Interestingly, TDM of teriflunomide is recommended when used off licence in kidney transplant recipients with BK-virus nephropathy, although the recommended teriflunomide concentration of> 40 mg/l is based upon achieving viral clearance rather than immunosuppressive effects.[9–11,49] However, the concentration threshold is quite similar to that of the previous studies in RA,[37,45,48] but the mean oral dose required to achieve this concentration in a population of transplant patients was approximately 40 mg daily,[49] twice that of the maximum recommended dose of 20 mg daily in patients with RA.

For many drugs, free concentration is more predictive of response and toxicity than total concentration, particularly for those with a high degree of protein binding, such as teriflunomide, where the total concentration may be a poor surrogate of the free concentration.[50] Figure 3 represents matched total and free teriflunomide concentrations in 55 RA patients treated with leflunomide (unpublished data); as determined, via LC–MS/MS with Rapid Equilibration Dialysis (RED) plates according to manufacturer's instructions (ThermoFisher, USA).[47] The samples were available from an updated cohort as represented in our Rakhila et al.[47] study. Although there was a strong relationship between total teriflunomide and free teriflunomide concentrations (p< 0.001), substantial variability remained. Measurement of free teriflunomide concentrations warrant further investigation as a predictor of response (and toxicity), and once again research in the field of leflunomide's off-label use in the treatment of transplant recipients with BK-virus is leading the way. Hüttemann et al.[10] compared free and total teriflunomide concentrations to therapeutic outcomes in 20 kidney transplant recipients with BK-virus receiving leflunomide. Hüttemann et al.[10] found that free teriflunomide concentrations were strongly associated with leukopenia (p< 0.05) although there was no association with markers of efficacy (i.e., viral load, serum creatinine and kidney histology).

Figure 3.

Comparison of total teriflunomide concentrations against free concentrations.

Factors Affecting Teriflunomide Concentration & Effect

Since total teriflunomide concentrations are highly variable, numerous studies have been conducted to determine the cause of this variability and subsequently to inform dosage recommendations. Increasing age and decreased body weight have been associated with higher steady state teriflunomide concentrations, while liver function, renal function and smoking status can also influence teriflunomide concentrations.[37,48,51] However, the correlation with these variables is low and not particularly useful in predicting teriflunomide concentrations in an individual.

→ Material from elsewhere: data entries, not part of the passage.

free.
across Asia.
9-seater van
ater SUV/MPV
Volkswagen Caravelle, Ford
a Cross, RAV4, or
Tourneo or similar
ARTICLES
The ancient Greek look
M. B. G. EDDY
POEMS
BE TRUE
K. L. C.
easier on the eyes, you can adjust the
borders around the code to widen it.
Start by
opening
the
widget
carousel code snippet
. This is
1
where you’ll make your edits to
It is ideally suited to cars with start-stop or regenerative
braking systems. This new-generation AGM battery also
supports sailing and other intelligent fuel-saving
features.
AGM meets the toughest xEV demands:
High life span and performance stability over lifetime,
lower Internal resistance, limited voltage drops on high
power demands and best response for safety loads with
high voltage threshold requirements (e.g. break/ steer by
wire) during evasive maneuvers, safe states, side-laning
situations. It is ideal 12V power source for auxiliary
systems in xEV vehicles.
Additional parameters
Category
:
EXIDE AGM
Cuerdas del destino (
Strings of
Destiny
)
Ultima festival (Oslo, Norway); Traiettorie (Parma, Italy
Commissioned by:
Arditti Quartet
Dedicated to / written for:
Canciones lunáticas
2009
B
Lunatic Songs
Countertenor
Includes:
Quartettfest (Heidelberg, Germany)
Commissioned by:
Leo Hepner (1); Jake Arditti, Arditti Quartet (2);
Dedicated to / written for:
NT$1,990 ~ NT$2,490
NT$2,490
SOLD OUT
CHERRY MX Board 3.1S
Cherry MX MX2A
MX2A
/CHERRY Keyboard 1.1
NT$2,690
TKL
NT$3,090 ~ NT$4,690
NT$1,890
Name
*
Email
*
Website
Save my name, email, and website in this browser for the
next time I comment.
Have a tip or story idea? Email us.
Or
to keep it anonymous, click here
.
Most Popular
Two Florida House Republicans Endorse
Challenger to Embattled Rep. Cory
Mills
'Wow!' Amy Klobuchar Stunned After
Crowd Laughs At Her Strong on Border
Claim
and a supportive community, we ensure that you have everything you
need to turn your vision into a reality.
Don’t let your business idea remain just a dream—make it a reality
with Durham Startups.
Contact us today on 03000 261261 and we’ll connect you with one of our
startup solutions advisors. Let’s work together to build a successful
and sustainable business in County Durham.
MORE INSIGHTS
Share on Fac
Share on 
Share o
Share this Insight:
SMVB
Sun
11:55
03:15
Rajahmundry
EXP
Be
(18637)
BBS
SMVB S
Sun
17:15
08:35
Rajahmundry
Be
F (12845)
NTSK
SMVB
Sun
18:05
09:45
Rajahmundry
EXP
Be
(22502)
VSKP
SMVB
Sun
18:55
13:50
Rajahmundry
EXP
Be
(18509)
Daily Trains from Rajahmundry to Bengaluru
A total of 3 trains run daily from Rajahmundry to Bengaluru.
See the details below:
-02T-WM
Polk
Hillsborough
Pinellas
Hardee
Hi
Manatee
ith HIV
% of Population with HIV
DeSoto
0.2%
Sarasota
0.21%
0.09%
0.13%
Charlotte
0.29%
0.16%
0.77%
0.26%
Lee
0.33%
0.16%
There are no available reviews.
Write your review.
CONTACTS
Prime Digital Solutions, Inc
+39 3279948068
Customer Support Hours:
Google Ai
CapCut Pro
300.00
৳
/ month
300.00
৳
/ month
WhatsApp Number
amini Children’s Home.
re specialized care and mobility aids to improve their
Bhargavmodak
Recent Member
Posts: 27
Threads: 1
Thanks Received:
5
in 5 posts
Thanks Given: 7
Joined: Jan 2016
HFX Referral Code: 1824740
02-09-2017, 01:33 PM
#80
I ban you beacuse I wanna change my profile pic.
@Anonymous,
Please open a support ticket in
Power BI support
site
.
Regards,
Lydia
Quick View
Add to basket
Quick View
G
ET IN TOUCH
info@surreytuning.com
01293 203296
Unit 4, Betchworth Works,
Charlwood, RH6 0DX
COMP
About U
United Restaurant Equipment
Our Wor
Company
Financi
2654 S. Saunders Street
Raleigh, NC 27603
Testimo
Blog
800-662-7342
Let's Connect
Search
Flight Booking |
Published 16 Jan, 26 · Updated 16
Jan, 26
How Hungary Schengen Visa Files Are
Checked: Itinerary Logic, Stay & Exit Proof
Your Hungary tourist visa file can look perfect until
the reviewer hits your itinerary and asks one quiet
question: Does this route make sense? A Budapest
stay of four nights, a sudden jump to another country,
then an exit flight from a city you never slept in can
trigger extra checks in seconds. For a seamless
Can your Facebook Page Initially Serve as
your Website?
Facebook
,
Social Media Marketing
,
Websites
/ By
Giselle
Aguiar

Attention has thus turned to pharmacogenomic variables. The rationale for pharmacogenomic testing is that consideration of genetic differences which contribute to inter-individual variation in teriflunomide concentrations could facilitate personalized dosing decisions. Genetic markers can be easily and rapidly determined from a small blood sample, and thus are an attractive biomarker for this purpose. Nonetheless, despite numerous studies indicating that various single nucleotide polymorphisms (SNPs) influence teriflunomide pharmacokinetics and pharmacodynamics, they have not yet been used to develop dosing recommendations. This may be due to the fact that studies are yet to perform multivariate analyses, particularly in conjunction with TDM. While large studies investigating environmental factors in conjunction with RA susceptibility genes are limited, they may prove important. For example, the recently described interaction between body mass index and increased methotrexate toxicity in those the carrying the minor alleles of rs12651804 (in Cardiomyopathy Associated 5 [CMYA5]) and rs1504582 (a SNP located near chemokine (C-C mMotif) ligand 2 [CCL2], a pro-inflammatory mediator that is commonly unregulated in RA).[52] Additionally future studies should assess genetic variants in the context of ethnicity, as studies have thus far been largely conducted with small Caucasian groups.[53–56] Nonetheless it is important to have a firm understanding of the potential pharmacogenomic variants (Table 1), as they may be the key to pre-emptively determining suitable doses for patients, and identify those who are likely to fail therapy, as well as guiding future research.